In other blogs I have explained my conviction regarding the urgent need for a world-wide federation of nations, so that the foreign policies of each country might follow the democratic will of the world's peoples, and not just the economic interests of a handful of people in the most powerful countries, at the expense of others. Whether or not US readers agree with this approach, I would suggest that while cheering on your favorite candidate, you would do well to promote a profound revision of US attitudes towards the rest of the world.
The US as a country has repeatedly demonstrated its determination and ability to achieve whatever it sets its heart on, albeit 'over the dead body' of the rest of the earth's inhabitants. If the US put its mind to it, the country could achieve the establishment of a world-wide legal system to apply the principles of federalism and democracy to international relations. The fact that it has so far continually, systematically chosen otherwise is what irks me and makes me wonder whether all the talk of America defending liberty and democracy throughout the world is anything more than that -- empty talk.
This kind of thinking has earned me the epithet of "blatantly anti-American". Some even go so far as to say that those who are not American citizens or who have chosen not to live in the USA have no right to question it. The flip side of the slogan "Love it or leave it" is those who have left the USA have probably done so because they do not love it. Has it not occured to those holding this position that possibly those of us who have left the USA are the only ones who are really living out the USA's professed concern for the well-being of other peoples than its own?
Additionally, perhaps the fact of not being American citizens or having chosen not to live in the USA (my case is the latter for those who wonder) puts us in the enviable position of being able to see US foreign policy more objectively, from the outside, and that this is why we tend to have more to say about it. Change managers are continually looking for outsiders to help them "see beyond the little box" and discover new paradigms of thought and action. Maybe the US should likewise welcome such people as opportunities to overcome a natural sort of "house blindness", instead of choosing to see them as "personna non grata".
If to question one's own country is to be against it, then some of the 'founding fathers' were among the greatest 'anti-Americans'. Much effort has been put into discrediting the quote attributed to Thomas Jefferson, "Dissent is the highest form of patriotism", an idea popularized by New York Mayor John Lindsay in 1969 when, in a speech at Columbia University, he stated, "We cannot rest content with the charge from Washington that this peaceful protest is unpatriotic... The fact is that this dissent is the highest form of patriotism."
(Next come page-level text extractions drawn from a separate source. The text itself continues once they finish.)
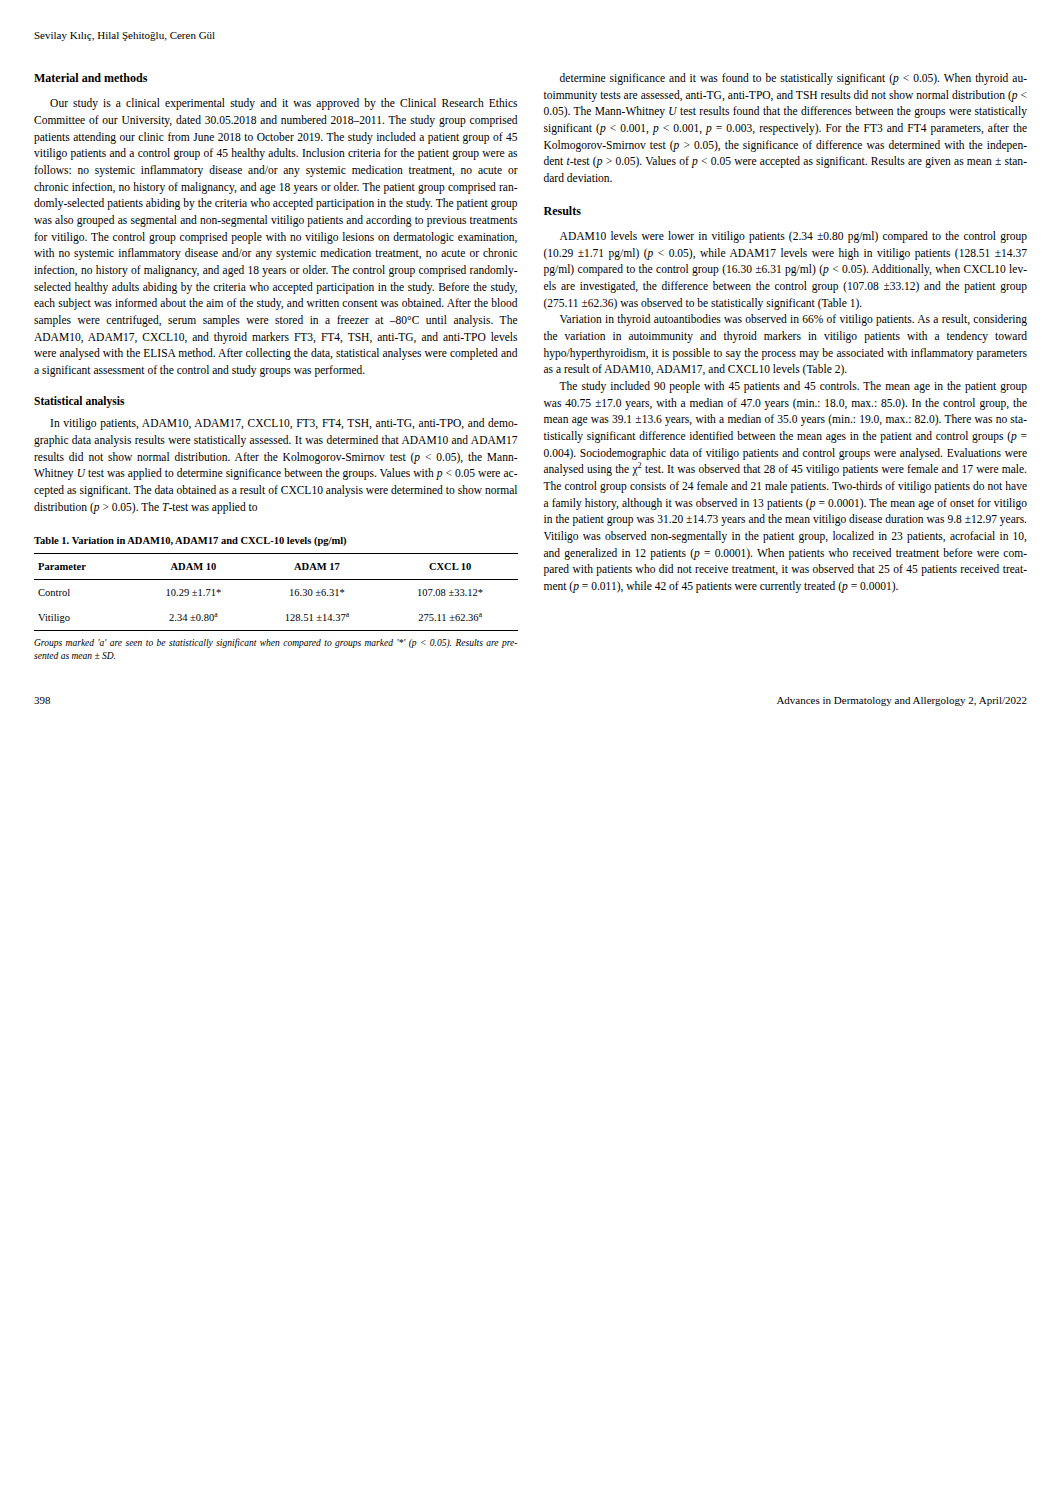Sevilay Kılıç, Hilal Şehitoğlu, Ceren Gül
Material and methods
Our study is a clinical experimental study and it was approved by the Clinical Research Ethics Committee of our University, dated 30.05.2018 and numbered 2018–2011. The study group comprised patients attending our clinic from June 2018 to October 2019. The study included a patient group of 45 vitiligo patients and a control group of 45 healthy adults. Inclusion criteria for the patient group were as follows: no systemic inflammatory disease and/or any systemic medication treatment, no acute or chronic infection, no history of malignancy, and age 18 years or older. The patient group comprised randomly-selected patients abiding by the criteria who accepted participation in the study. The patient group was also grouped as segmental and non-segmental vitiligo patients and according to previous treatments for vitiligo. The control group comprised people with no vitiligo lesions on dermatologic examination, with no systemic inflammatory disease and/or any systemic medication treatment, no acute or chronic infection, no history of malignancy, and aged 18 years or older. The control group comprised randomly-selected healthy adults abiding by the criteria who accepted participation in the study. Before the study, each subject was informed about the aim of the study, and written consent was obtained. After the blood samples were centrifuged, serum samples were stored in a freezer at –80°C until analysis. The ADAM10, ADAM17, CXCL10, and thyroid markers FT3, FT4, TSH, anti-TG, and anti-TPO levels were analysed with the ELISA method. After collecting the data, statistical analyses were completed and a significant assessment of the control and study groups was performed.
Statistical analysis
In vitiligo patients, ADAM10, ADAM17, CXCL10, FT3, FT4, TSH, anti-TG, anti-TPO, and demographic data analysis results were statistically assessed. It was determined that ADAM10 and ADAM17 results did not show normal distribution. After the Kolmogorov-Smirnov test (p < 0.05), the Mann-Whitney U test was applied to determine significance between the groups. Values with p < 0.05 were accepted as significant. The data obtained as a result of CXCL10 analysis were determined to show normal distribution (p > 0.05). The T-test was applied to
Table 1. Variation in ADAM10, ADAM17 and CXCL-10 levels (pg/ml)
| Parameter | ADAM 10 | ADAM 17 | CXCL 10 |
| --- | --- | --- | --- |
| Control | 10.29 ±1.71* | 16.30 ±6.31* | 107.08 ±33.12* |
| Vitiligo | 2.34 ±0.80 a | 128.51 ±14.37 a | 275.11 ±62.36 a |
Groups marked 'a' are seen to be statistically significant when compared to groups marked '*' (p < 0.05). Results are presented as mean ± SD.
determine significance and it was found to be statistically significant (p < 0.05). When thyroid autoimmunity tests are assessed, anti-TG, anti-TPO, and TSH results did not show normal distribution (p < 0.05). The Mann-Whitney U test results found that the differences between the groups were statistically significant (p < 0.001, p < 0.001, p = 0.003, respectively). For the FT3 and FT4 parameters, after the Kolmogorov-Smirnov test (p > 0.05), the significance of difference was determined with the independent t-test (p > 0.05). Values of p < 0.05 were accepted as significant. Results are given as mean ± standard deviation.
Results
ADAM10 levels were lower in vitiligo patients (2.34 ±0.80 pg/ml) compared to the control group (10.29 ±1.71 pg/ml) (p < 0.05), while ADAM17 levels were high in vitiligo patients (128.51 ±14.37 pg/ml) compared to the control group (16.30 ±6.31 pg/ml) (p < 0.05). Additionally, when CXCL10 levels are investigated, the difference between the control group (107.08 ±33.12) and the patient group (275.11 ±62.36) was observed to be statistically significant (Table 1).
Variation in thyroid autoantibodies was observed in 66% of vitiligo patients. As a result, considering the variation in autoimmunity and thyroid markers in vitiligo patients with a tendency toward hypo/hyperthyroidism, it is possible to say the process may be associated with inflammatory parameters as a result of ADAM10, ADAM17, and CXCL10 levels (Table 2).
The study included 90 people with 45 patients and 45 controls. The mean age in the patient group was 40.75 ±17.0 years, with a median of 47.0 years (min.: 18.0, max.: 85.0). In the control group, the mean age was 39.1 ±13.6 years, with a median of 35.0 years (min.: 19.0, max.: 82.0). There was no statistically significant difference identified between the mean ages in the patient and control groups (p = 0.004). Sociodemographic data of vitiligo patients and control groups were analysed. Evaluations were analysed using the χ2 test. It was observed that 28 of 45 vitiligo patients were female and 17 were male. The control group consists of 24 female and 21 male patients. Two-thirds of vitiligo patients do not have a family history, although it was observed in 13 patients (p = 0.0001). The mean age of onset for vitiligo in the patient group was 31.20 ±14.73 years and the mean vitiligo disease duration was 9.8 ±12.97 years. Vitiligo was observed non-segmentally in the patient group, localized in 23 patients, acrofacial in 10, and generalized in 12 patients (p = 0.0001). When patients who received treatment before were compared with patients who did not receive treatment, it was observed that 25 of 45 patients received treatment (p = 0.011), while 42 of 45 patients were currently treated (p = 0.0001).
398
Advances in Dermatology and Allergology 2, April/2022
Thomas Jefferson may as well said it first, however, since several other of his verified quotes show that this was the general drift of his thought: "All that tyranny needs to gain a foothold, is for people of good conscience to remain silent." "What country can preserve its liberties if its rulers are not warned from time to time that their people preserve the spirit of resistance?" "The spirit of resistance to government is so valuable on certain occasions that I wish it to be always kept alive. It will often be exercised when wrong, but better so than not to be exercised at all." "When wrongs are pressed because it is believed they will be borne, resistance becomes morality." "The price of freedom is eternal vigilance."
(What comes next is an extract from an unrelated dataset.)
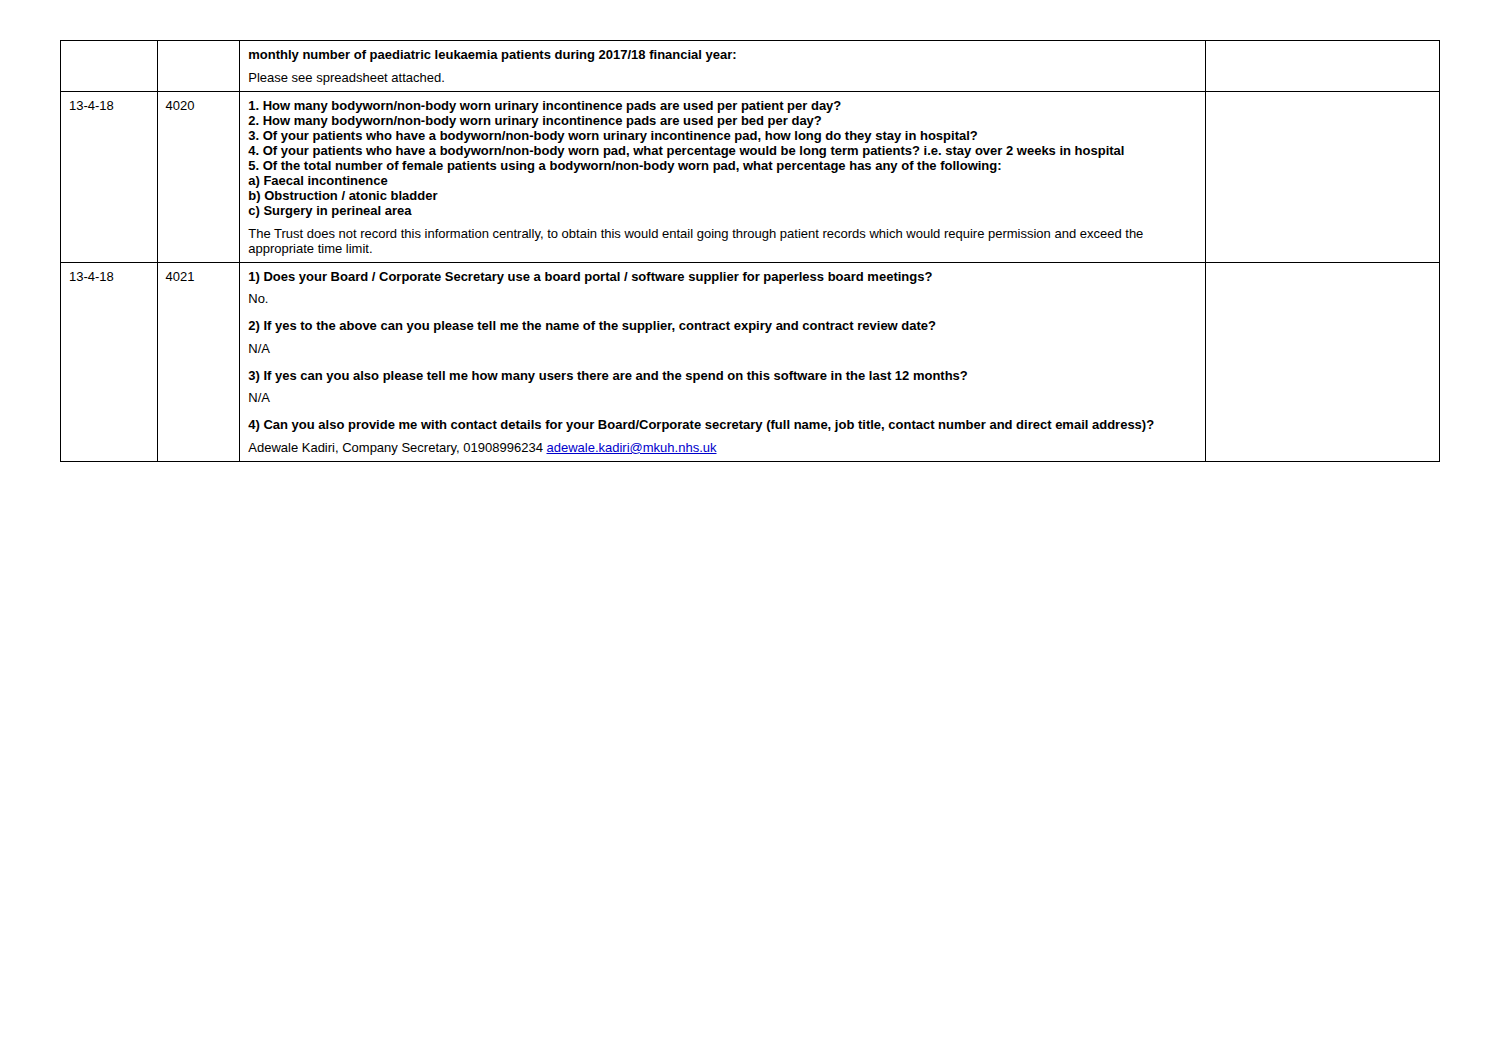| | | monthly number of paediatric leukaemia patients during 2017/18 financial year: Please see spreadsheet attached. | |
| 13-4-18 | 4020 | 1. How many bodyworn/non-body worn urinary incontinence pads are used per patient per day? 2. How many bodyworn/non-body worn urinary incontinence pads are used per bed per day? 3. Of your patients who have a bodyworn/non-body worn urinary incontinence pad, how long do they stay in hospital? 4. Of your patients who have a bodyworn/non-body worn pad, what percentage would be long term patients? i.e. stay over 2 weeks in hospital 5. Of the total number of female patients using a bodyworn/non-body worn pad, what percentage has any of the following: a) Faecal incontinence b) Obstruction / atonic bladder c) Surgery in perineal area The Trust does not record this information centrally, to obtain this would entail going through patient records which would require permission and exceed the appropriate time limit. | |
| 13-4-18 | 4021 | 1) Does your Board / Corporate Secretary use a board portal / software supplier for paperless board meetings? No. 2) If yes to the above can you please tell me the name of the supplier, contract expiry and contract review date? N/A 3) If yes can you also please tell me how many users there are and the spend on this software in the last 12 months? N/A 4) Can you also provide me with contact details for your Board/Corporate secretary (full name, job title, contact number and direct email address)? Adewale Kadiri, Company Secretary, 01908996234 adewale.kadiri@mkuh.nhs.uk | |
Anyway, I think I have finally figured out what today's mass philosophy deem as anti-American. As long as one only speaks out against 'the administration', he can still be pro-American. However, the minute one starts suggesting that maybe the attitudes and actions (or lack thereof) of the American people might have something to do with what is wrong, then he is "blatantly anti-American." You see, one cannot just go around suggesting that the people themselves are ultimately responsible for their government's policies, whether on home turf or abroad. That would sound too much like an actual democracy!